Кто вдохновил на «Незнакомку» и «Девочку под зонтиком»: любимые женщины скульптора Жбанова

Любимые женщины скульптора Жбанова

В День города рассказываем, кто стал прототипом известных минских скульптур «Дама на скамейке» и «Девочка под зонтиком» 

Короля городской парковой скульптуры уже 12 лет нет в живых, а его искусство продолжает не просто притягивать жителей и гостей Минска, но и обрастать легендами. Вы знали, что если одинокий мужчина присядет к прекрасной «Незнакомке» в Михайловском сквере (она же «Дама на скамейке», она же «Гордячка» или «Минчанка») и подержит ее за руку, то скоро обязательно найдет себе спутницу жизни? Судя по отполированному прикосновениями бронзовому колену, силу магии приписывают и другим частям тела утонченной леди. А предыстории создания неповторимых бронзовых фигур Владимира Жбанова еще более интересны. Вместе с дочерью мастера Дарьей мы прогулялись по памятным местам и узнали, кто, как и когда его вдохновлял.

Дарья Жбанова: «В городе Минске установлено 14 скульптур отца. Также его работы есть в областных и районных центрах Беларуси».

Бегемотик с ромашкой в зубах

Дарья Жбанова — по профессии она режиссер телевидения — удивительно похожа на своего отца. Тот же овал лица, улыбка и милая ямочка на подбородке, точь-в-точь как у него. Зато младшая Мария, по словам старшей сестры, больше унаследовала папин характер — его открытость, эмоциональность, общительность.

# [Исходные материалы]
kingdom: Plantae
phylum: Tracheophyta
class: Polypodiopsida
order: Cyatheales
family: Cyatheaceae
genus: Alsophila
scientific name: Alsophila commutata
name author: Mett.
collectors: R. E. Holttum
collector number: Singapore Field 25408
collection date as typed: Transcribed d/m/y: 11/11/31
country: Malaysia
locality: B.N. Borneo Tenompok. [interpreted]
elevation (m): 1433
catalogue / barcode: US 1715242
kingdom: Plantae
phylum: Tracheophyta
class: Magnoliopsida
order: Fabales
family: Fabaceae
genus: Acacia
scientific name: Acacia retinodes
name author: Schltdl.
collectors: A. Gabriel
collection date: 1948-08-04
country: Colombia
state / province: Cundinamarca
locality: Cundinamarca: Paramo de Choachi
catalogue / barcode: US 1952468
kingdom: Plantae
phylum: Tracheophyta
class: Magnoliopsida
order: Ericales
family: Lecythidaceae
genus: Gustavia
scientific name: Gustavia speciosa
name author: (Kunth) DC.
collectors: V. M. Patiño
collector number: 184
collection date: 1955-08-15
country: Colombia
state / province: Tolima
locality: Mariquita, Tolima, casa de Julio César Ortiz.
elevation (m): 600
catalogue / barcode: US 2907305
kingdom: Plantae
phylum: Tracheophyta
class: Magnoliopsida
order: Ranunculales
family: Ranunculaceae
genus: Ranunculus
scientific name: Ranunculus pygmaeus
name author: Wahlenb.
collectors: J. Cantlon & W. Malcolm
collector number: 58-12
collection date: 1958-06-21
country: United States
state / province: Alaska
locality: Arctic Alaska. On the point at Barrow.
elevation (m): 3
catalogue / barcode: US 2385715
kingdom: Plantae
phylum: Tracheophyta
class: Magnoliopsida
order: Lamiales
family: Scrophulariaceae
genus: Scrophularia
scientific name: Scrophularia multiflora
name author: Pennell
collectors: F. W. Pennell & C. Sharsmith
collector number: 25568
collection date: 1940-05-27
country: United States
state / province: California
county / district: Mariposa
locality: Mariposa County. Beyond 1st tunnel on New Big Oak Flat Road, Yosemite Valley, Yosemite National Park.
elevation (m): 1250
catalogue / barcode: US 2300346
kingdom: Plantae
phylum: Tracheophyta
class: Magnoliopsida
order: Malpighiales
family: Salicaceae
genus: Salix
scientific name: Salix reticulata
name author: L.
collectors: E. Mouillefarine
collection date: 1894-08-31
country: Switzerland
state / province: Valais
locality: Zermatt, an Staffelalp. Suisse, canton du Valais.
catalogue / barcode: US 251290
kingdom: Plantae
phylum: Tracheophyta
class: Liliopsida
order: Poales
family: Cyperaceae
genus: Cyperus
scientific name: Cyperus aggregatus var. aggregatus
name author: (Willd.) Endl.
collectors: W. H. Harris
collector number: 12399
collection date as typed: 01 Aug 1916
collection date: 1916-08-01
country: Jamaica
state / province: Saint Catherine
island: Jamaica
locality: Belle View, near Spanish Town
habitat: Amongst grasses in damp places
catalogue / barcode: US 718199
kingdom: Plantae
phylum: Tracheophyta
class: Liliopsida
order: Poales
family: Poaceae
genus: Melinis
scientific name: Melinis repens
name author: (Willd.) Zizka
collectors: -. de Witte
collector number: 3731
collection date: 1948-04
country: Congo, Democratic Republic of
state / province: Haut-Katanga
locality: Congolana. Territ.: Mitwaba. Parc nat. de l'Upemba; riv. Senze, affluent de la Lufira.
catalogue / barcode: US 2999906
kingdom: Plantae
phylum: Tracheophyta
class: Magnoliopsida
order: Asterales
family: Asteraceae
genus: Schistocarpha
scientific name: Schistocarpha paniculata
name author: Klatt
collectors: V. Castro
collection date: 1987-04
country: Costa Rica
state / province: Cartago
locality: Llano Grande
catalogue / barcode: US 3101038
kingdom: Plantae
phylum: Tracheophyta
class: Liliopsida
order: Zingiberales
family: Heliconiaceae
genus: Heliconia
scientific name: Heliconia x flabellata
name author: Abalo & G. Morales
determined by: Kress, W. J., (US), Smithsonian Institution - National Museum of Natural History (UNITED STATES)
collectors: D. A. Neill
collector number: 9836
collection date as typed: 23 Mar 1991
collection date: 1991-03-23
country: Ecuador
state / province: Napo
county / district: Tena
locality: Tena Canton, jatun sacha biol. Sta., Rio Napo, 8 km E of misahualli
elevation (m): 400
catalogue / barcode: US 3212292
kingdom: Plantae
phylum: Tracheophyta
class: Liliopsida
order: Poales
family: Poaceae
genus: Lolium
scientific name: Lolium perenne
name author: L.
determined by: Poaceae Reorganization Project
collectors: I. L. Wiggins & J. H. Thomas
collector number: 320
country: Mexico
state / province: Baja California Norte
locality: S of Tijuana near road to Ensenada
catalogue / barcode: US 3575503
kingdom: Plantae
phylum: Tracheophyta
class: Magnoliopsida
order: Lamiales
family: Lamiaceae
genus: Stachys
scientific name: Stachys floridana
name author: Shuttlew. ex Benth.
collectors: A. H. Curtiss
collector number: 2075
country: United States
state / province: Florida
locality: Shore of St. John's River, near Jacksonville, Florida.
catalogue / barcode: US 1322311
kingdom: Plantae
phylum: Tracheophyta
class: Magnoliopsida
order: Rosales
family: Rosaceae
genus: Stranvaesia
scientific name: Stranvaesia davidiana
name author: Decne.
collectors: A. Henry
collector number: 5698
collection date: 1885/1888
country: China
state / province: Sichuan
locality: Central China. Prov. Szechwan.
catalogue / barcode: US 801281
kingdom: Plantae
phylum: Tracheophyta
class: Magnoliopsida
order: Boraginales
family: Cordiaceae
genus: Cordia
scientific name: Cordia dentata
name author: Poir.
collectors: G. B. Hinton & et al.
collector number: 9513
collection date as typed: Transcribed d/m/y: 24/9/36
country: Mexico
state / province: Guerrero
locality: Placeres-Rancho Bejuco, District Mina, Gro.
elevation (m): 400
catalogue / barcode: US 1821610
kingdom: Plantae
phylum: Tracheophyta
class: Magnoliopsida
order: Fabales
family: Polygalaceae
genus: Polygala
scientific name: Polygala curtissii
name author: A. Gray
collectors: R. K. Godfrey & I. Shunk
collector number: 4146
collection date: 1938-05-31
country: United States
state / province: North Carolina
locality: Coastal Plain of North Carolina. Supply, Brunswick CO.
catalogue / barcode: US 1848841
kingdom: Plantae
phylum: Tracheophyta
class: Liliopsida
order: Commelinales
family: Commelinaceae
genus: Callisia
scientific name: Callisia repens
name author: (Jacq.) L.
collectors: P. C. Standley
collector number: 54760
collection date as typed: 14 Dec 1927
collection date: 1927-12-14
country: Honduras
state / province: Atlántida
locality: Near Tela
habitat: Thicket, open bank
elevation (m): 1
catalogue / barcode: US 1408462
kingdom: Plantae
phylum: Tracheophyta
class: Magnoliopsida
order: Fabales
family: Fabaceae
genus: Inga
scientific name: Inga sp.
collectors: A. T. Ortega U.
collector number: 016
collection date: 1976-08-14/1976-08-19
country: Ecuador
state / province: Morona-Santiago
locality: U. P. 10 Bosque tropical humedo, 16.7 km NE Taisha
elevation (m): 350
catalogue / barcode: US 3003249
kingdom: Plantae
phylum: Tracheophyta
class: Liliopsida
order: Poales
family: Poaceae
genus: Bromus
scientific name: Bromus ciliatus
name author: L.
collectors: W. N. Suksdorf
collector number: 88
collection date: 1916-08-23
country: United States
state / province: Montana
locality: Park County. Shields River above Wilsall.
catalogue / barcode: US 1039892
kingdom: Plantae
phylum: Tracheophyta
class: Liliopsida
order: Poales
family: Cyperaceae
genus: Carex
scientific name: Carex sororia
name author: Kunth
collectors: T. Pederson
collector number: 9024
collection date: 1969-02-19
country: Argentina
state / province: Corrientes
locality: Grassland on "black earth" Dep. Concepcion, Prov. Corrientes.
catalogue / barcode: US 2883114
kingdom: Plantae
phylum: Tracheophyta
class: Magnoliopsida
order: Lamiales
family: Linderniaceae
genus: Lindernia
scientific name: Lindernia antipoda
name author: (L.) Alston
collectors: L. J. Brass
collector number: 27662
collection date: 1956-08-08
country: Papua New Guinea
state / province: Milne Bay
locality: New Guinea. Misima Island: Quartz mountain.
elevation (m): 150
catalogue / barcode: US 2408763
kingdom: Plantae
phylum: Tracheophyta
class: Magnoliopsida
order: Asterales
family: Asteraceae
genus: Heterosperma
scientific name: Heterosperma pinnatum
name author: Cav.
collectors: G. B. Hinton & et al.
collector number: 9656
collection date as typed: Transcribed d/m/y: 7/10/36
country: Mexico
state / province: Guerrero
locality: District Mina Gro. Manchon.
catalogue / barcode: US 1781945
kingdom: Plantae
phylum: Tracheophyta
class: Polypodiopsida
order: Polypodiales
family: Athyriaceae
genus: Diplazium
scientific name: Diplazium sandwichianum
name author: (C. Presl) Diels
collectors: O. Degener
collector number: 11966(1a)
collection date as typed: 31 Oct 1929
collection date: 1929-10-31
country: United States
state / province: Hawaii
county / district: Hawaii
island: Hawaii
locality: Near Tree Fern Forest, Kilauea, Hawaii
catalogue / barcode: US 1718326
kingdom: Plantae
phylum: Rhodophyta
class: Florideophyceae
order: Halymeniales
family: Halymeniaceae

# [Задания]
1) Перечислите все названия, под которыми в тексте о скульпторе Жбанове фигурирует бронзовая скульптура из Михайловского сквера.
2) Замените «collectors» на «collected by» в фрагменте записей от строки, содержащей «catalogue / barcode: US 1781945», до строки, содержащей «locality: Near Tree», включительно. Приведите только этот фрагмент, оставив всё прочее без изменений.
Текст и записи никак не связаны друг с другом.

# [Ответы к заданиям]
1) «Незнакомка», «Дама на скамейке», «Гордячка», «Минчанка».

2)
catalogue / barcode: US 1781945
kingdom: Plantae
phylum: Tracheophyta
class: Polypodiopsida
order: Polypodiales
family: Athyriaceae
genus: Diplazium
scientific name: Diplazium sandwichianum
name author: (C. Presl) Diels
collected by: O. Degener
collector number: 11966(1a)
collection date as typed: 31 Oct 1929
collection date: 1929-10-31
country: United States
state / province: Hawaii
county / district: Hawaii
island: Hawaii
locality: Near Tree Fern Forest, Kilauea, Hawaii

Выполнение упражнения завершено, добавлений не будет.